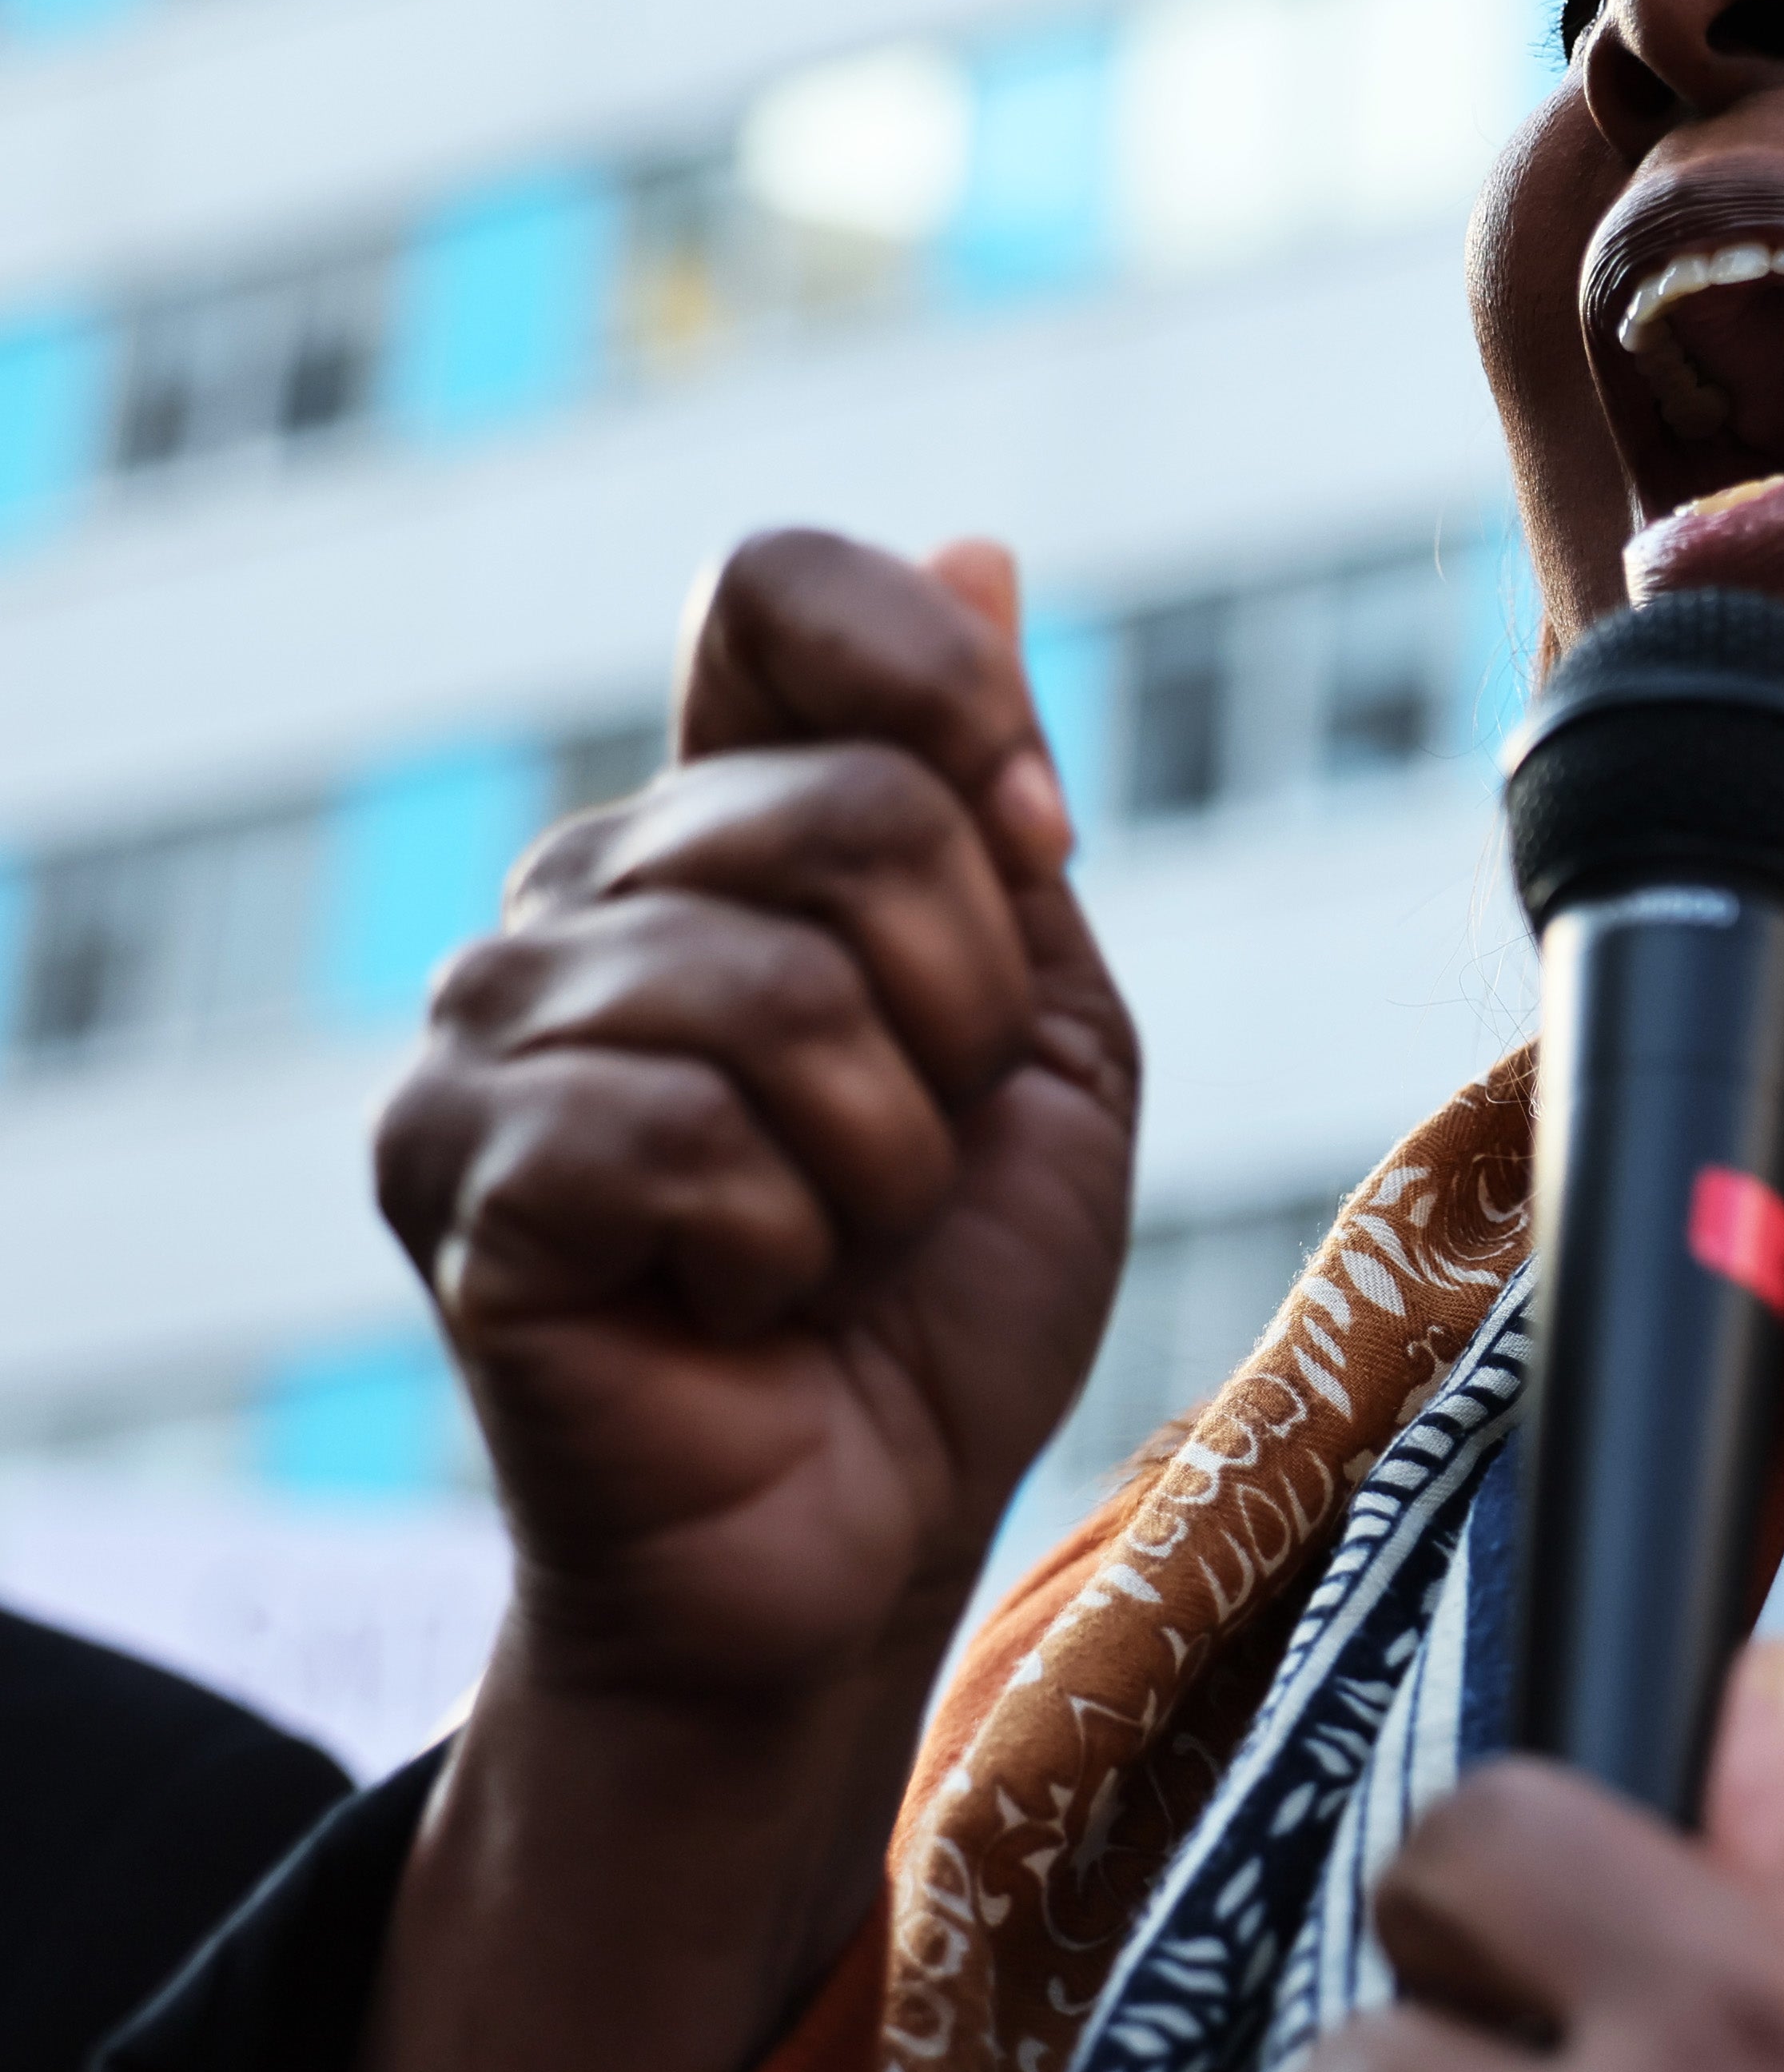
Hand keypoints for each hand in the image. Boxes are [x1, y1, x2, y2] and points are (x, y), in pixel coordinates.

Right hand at [371, 528, 1138, 1702]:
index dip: (944, 700)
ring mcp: (487, 1027)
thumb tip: (972, 546)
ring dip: (881, 1155)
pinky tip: (734, 1298)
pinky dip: (775, 1242)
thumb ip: (996, 803)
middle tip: (918, 1144)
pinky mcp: (451, 1174)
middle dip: (966, 1010)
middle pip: (854, 810)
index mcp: (720, 824)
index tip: (1022, 853)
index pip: (779, 586)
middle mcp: (580, 891)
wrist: (861, 1525)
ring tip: (827, 1238)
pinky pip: (681, 1135)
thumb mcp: (1044, 1024)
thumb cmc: (947, 1290)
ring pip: (781, 988)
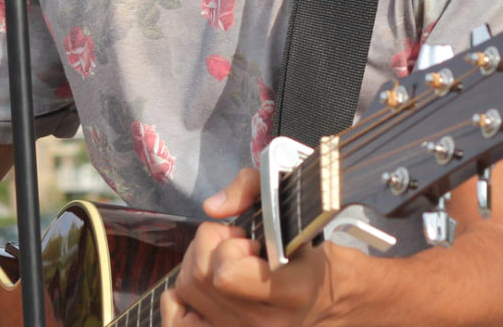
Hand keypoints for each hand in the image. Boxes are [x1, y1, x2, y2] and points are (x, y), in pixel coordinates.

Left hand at [160, 168, 343, 326]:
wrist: (325, 297)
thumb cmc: (308, 249)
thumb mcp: (293, 206)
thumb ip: (253, 189)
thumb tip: (213, 206)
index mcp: (291, 291)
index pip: (227, 274)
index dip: (229, 247)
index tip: (249, 240)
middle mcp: (266, 323)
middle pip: (201, 280)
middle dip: (209, 246)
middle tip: (234, 242)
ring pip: (185, 294)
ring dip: (196, 264)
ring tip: (222, 260)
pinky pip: (177, 323)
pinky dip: (177, 300)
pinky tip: (200, 285)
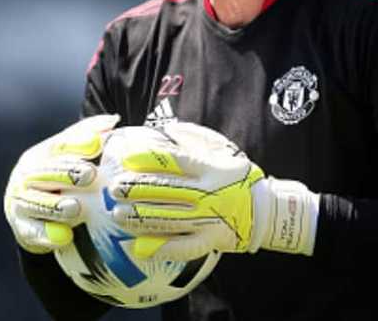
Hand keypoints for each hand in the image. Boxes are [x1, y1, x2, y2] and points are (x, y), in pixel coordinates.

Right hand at [3, 114, 118, 253]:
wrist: (27, 211)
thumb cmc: (58, 177)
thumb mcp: (69, 154)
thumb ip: (89, 136)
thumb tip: (113, 120)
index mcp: (41, 154)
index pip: (58, 146)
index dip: (77, 144)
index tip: (97, 146)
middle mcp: (26, 176)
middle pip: (44, 172)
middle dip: (66, 173)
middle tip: (89, 175)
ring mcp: (19, 201)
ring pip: (34, 203)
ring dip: (54, 206)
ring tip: (75, 208)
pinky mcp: (21, 227)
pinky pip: (33, 231)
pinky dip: (47, 235)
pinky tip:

## Task objective
If an entry above holds a picture, leave that picture out and print the rest exactly.

## Task output
Hand keypoints for each hand in the image. Boxes are [x1, y1, x2, y2] and points are (x, y), in pixel coordinates.

Right hand at [371, 528, 1138, 1702]:
index dip: (944, 700)
ring mcp: (487, 1027)
thumb tip: (972, 546)
ring dip: (881, 1155)
pinky tip: (734, 1298)
pinky dip: (775, 1242)
thumb ip: (996, 803)
middle tip: (918, 1144)
pinky mcp: (451, 1174)
middle dip: (966, 1010)
middle pip: (854, 810)
index mcp: (720, 824)
index tip: (1022, 853)
index pip: (779, 586)
middle mcp: (580, 891)
wrist: (861, 1525)
ring tip: (827, 1238)
pinky pip: (681, 1135)
thumb mcp: (1044, 1024)
thumb cmc: (947, 1290)
ring pip: (781, 988)
Hand keypoints for each hand in the image. Boxes are [x1, y1, x2, y2] and points are (x, y), in pixel coordinates.

Left hand at [160, 168, 343, 326]:
wrist: (325, 297)
thumb cmc: (308, 249)
thumb mcp: (293, 206)
thumb ip: (253, 189)
thumb tip: (213, 206)
index mcp: (291, 291)
index pip: (227, 274)
index dip: (229, 247)
index tip: (249, 240)
middle mcp: (266, 323)
middle pip: (201, 280)
middle dip: (209, 246)
middle tip: (234, 242)
ring pip: (185, 294)
ring dip: (196, 264)
ring tip: (222, 260)
pinky pip: (177, 323)
pinky dip: (177, 300)
pinky tip: (200, 285)
Hand keypoints for each hand in the image. Boxes are [x1, y1, x2, y2] and points are (x, y), in pixel coordinates.

Right hand at [3, 114, 118, 253]:
wrist: (27, 211)
thumb cmc: (58, 177)
thumb mcp: (69, 154)
thumb ip: (89, 136)
thumb tip: (113, 120)
index mcp: (41, 154)
index pip: (58, 146)
index dip: (77, 144)
index tip: (97, 146)
middle mcp: (26, 176)
middle pip: (44, 172)
middle dip: (66, 173)
middle tip: (89, 175)
ring mcp: (19, 201)
ring pip: (34, 203)
ring dip: (54, 206)
ring tip: (75, 208)
pinky mcp: (21, 227)
pinky pip: (33, 231)
pinky dip: (47, 235)
pinky tip:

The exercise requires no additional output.